═══ Provided passage
Pub Date: July 1st, 2012
ISBN: 978-0-7582-6879-2
Publisher: Kensington

Someone is killing the most exacting food critics in Paris before they can even file their reviews.

The first victim, Gautier du Fesnay of Le Figaro, ends up facedown in a bowl of ravioles d’homard after he’s shot with a curare-enhanced projectile at heiress Béatrice Mesnagier’s new restaurant Chez Béatrice. The second, Le Figaro’s Jean Monteil, is stabbed with a basting needle as he sits in total darkness struggling to finish the gloppy bill of fare served at Dans Le Noir. The third, Arsène Peroché of Nouvel Observateur, is strangled and his mouth stuffed with his last course and then sewn shut at the ritual celebration of Dîner en Blanc. Clearly, someone has a grudge against food critics. But doesn’t that pretty much include everyone in Paris, certainly every restaurateur in the City of Light? Though she’s assured her boss that she’ll make an arrest within the week, Commissaire Capucine Le Tellier of the Police Judiciare (Crime Fraîche, 2011, etc.) hasn’t a clue who’s guilty, and interrogating the five high-living suspects who were demonstrably on the scene of the first two crimes (tout le monde turned out for the third) offers more badinage and food porn than enlightenment. Even when she allows her intuition to take over, her certainty about whodunit is unsupported by any evidence. Can she end the slaughter before the killer works his way down the list of Parisian food critics to her husband, Alexandre?

Despite the overextended wrap-up, the mystery is as lightweight as the gustatory talk. There are no recipes: You couldn’t prepare the grenadine de veau in a million years.
══════
═══ Supplied material
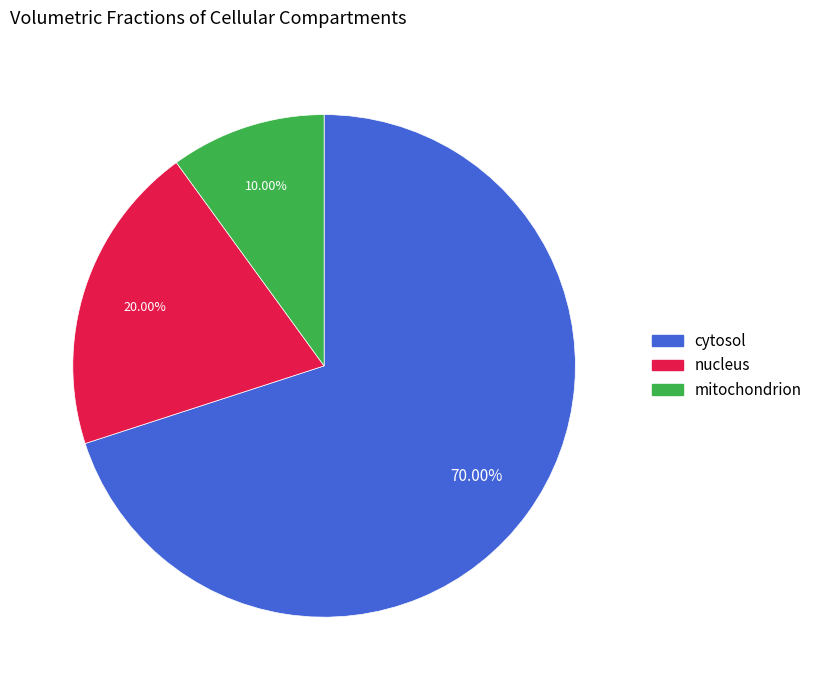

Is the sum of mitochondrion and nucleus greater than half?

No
══════
═══ Supplied material
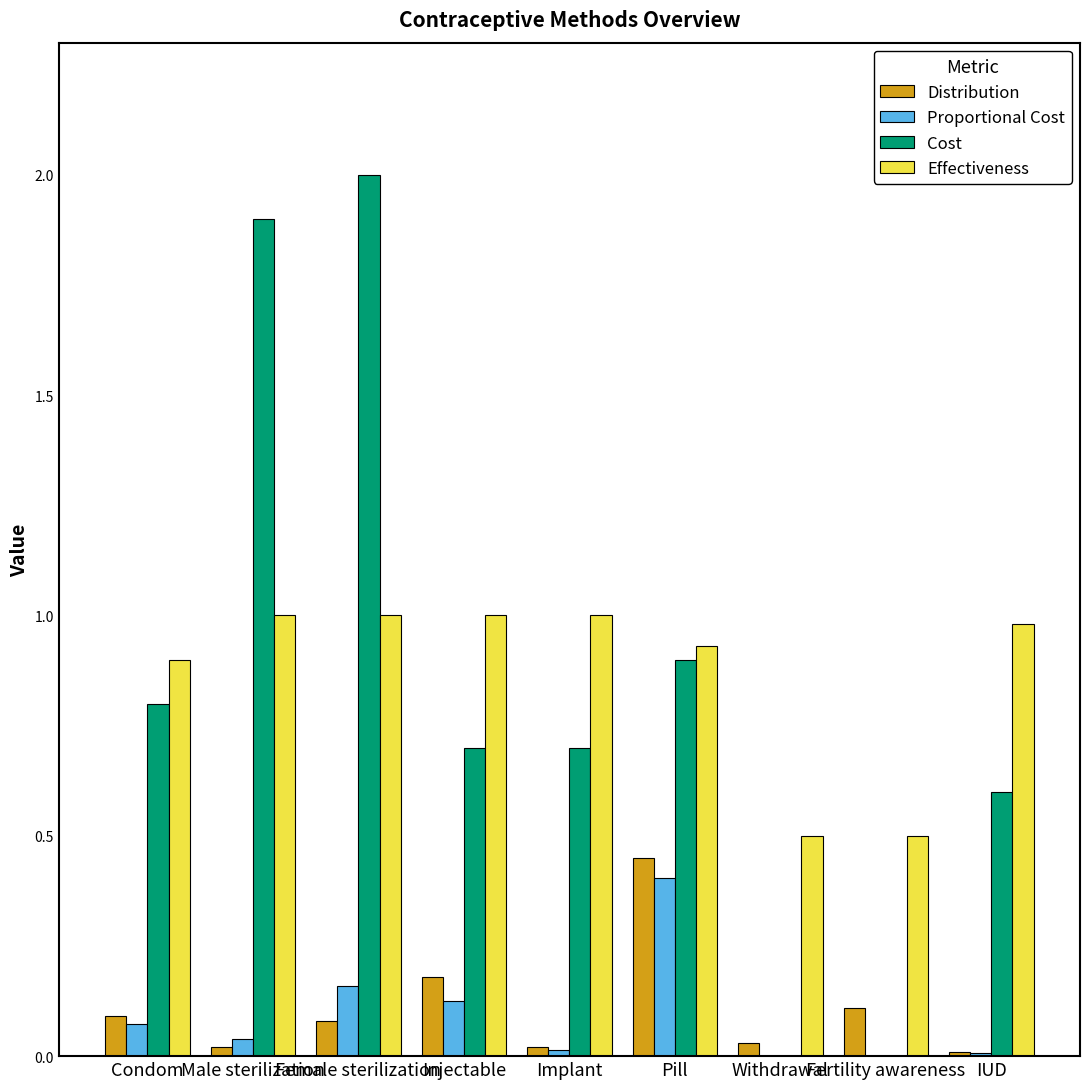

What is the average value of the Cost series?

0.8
══════
Directions for this task – In the book review, what is Jean Monteil stabbed with? The items have nothing to do with what's asked here.

Answer section – A basting needle.